As recently as July, visions of reoccupied desks and packed commuter lines danced in the heads of employers and office landlords, who clung to hopes that a widespread return to the workplace after Labor Day might still be in the cards.
But an explosion of Covid cases driven by the highly contagious Delta variant has forced a growing number of firms to reconsider their plans.
With infection and hospitalization rates rising across the U.S. — and persistent vaccine hesitancy rendering herd immunity unlikely — many companies are now putting off previously announced deadlines for employees to start reporting to the office.
Delta’s rise has muted cautious optimism for a speedy economic recovery in general, and for the office market in particular. The vacancy rate in Manhattan, the country’s largest office market, stood at 16.9 percent in August, a hair below the record 17.1 percent set in May and matched in July.
Despite a slight uptick since the start of the year, office use in major markets remains just a fraction of pre-pandemic averages from the first quarter of 2020 — 38 percent in New York, 49 percent in Chicago and 62 percent in Los Angeles, according to anonymized data from Brivo, a firm that supplies card-swipe and other access-control systems for offices.
In each of the first three weeks of August, office occupancy actually declined in New York, Los Angeles and San Francisco as delta continued to generate headlines, according to card-swipe data from Kastle Systems.
“The delta variant is a meaningful threat to [New York City’s] recovery,” Mark Zandi, chief economist at Moody’s Analytics, told the New York Times in mid-August.
Firms in the tech sector — among the first to go remote at the start of the pandemic — are now leading the retreat from the Labor Day consensus. Google and Apple both announced in late July that they were pushing their office reopenings to October. But a month later, both firms decided to put it off until January, as did Amazon and Facebook.
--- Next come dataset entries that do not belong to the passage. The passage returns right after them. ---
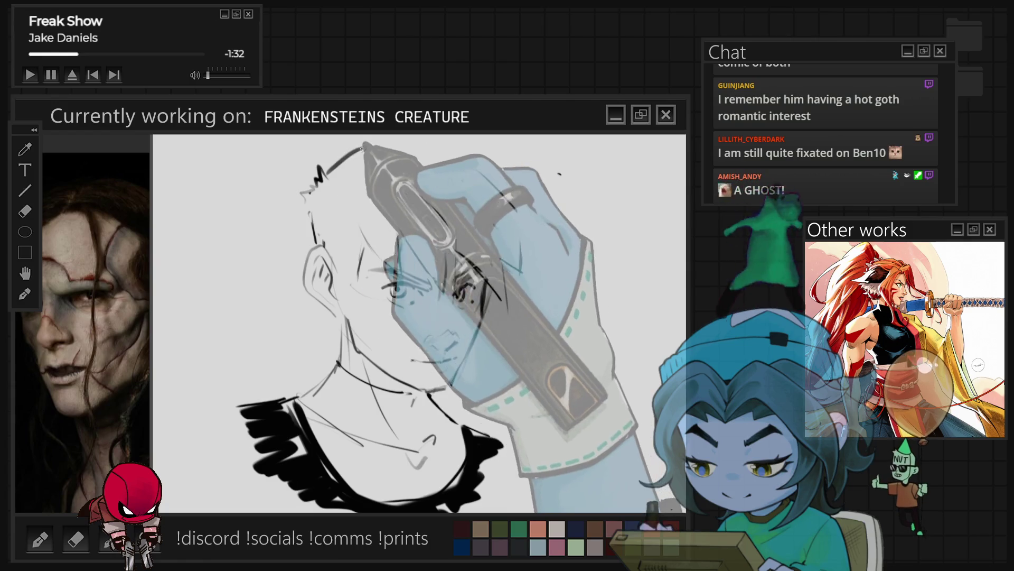
{"action": "left_click_drag", "start_coordinate": [415, 188], "coordinate": [515, 211]}
{"action": "mouse_move", "coordinate": [465, 148]}
{"action": "left_mouse_down"}
{"action": "mouse_move", "coordinate": [534, 174]}
{"action": "mouse_move", "coordinate": [563, 170]}
{"action": "mouse_move", "coordinate": [529, 199]}
{"action": "mouse_move", "coordinate": [538, 215]}
{"action": "left_mouse_up"}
Twitter, which last year announced that employees could work from home indefinitely, has closed offices that it had recently reopened in New York and San Francisco.
Financial firms including BlackRock, Wells Fargo, Credit Suisse, PIMCO, T. Rowe Price and Liberty Mutual have all pushed back plans to return to their offices until at least October. Boston-based asset manager State Street announced in August that it would abandon and sublease its two Manhattan office buildings entirely in a more permanent embrace of hybrid remote and in-person work.
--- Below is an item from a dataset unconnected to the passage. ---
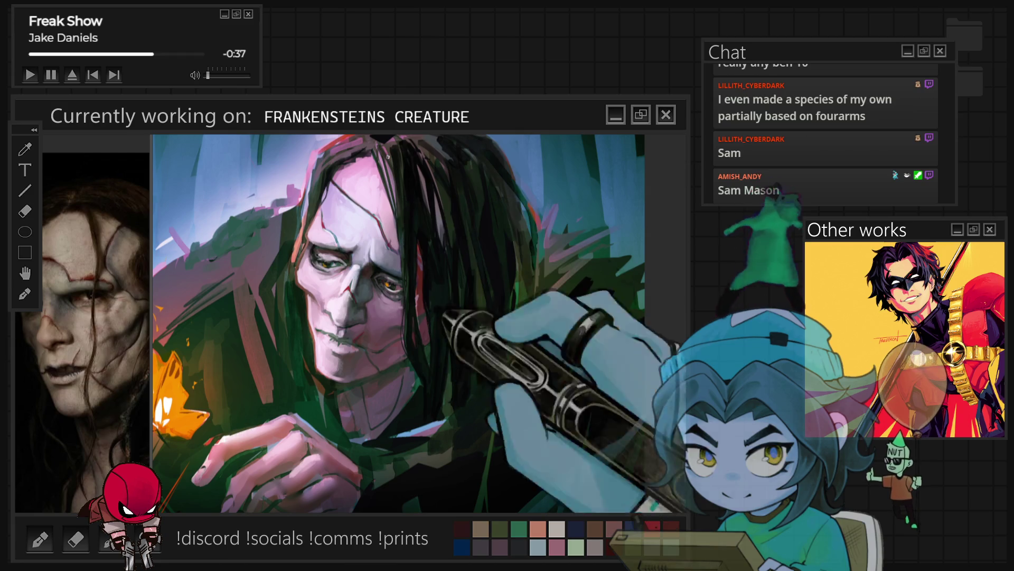
Zoom into the creature's face, paint light highlights on face and hair, then zoom out.
{"action": "scroll", "coordinate": [481, 364], "scroll_direction": "down", "scroll_amount": 3}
JPMorgan — whose CEO, Jamie Dimon, fired the starting gun in April for Wall Street’s return when he announced July as the banking giant’s target date — is still sticking by its revised September reopening plan, at least for now, as is Goldman Sachs.
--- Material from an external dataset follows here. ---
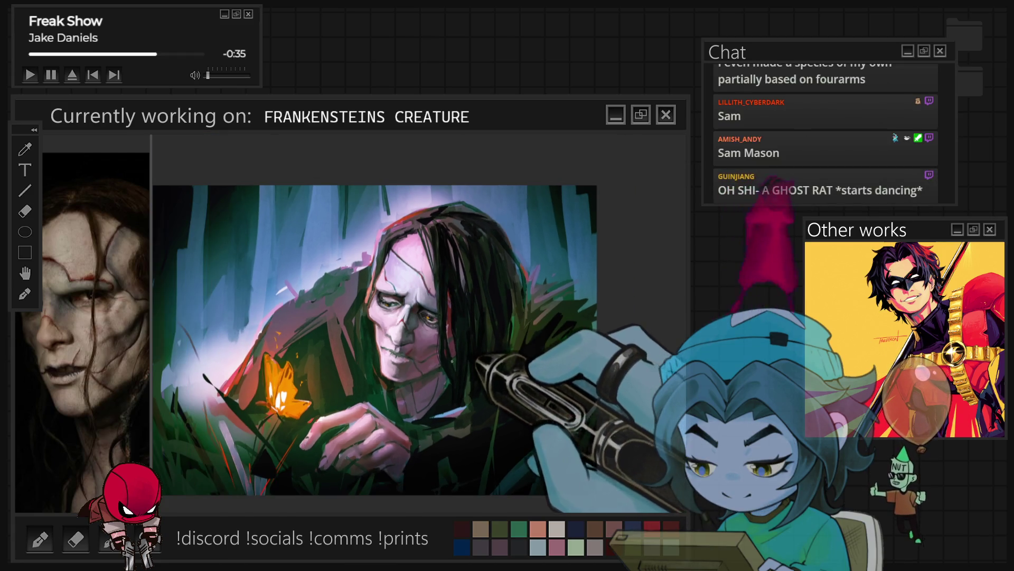
{"action": "scroll", "coordinate": [483, 369], "scroll_direction": "up", "scroll_amount": 3}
But the list of major firms postponing their office reopenings keeps growing across numerous sectors — from ViacomCBS and Sony Pictures to Ford and Coca-Cola.
An August survey by the Partnership for New York City found that 44 percent of employers in the city have delayed their return-to-office plans because of the delta variant surge. Employers estimated that 41 percent of their office workers would be back at their desks by Sept. 30 — down from their previous prediction of 62 percent three months ago — and they expect nearly a quarter of employees to be working remotely even by the end of January 2022.
Boston Properties, which owns approximately 12 million square feet of office space in the New York metro area, has seen a decline in occupancy of about 10 percent in August, according to the New York Times, but CEO Owen Thomas remains optimistic.
“I think the return to the office is a ‘when’ question, not an ‘if’ question,” he said. “Delta is affecting the when.”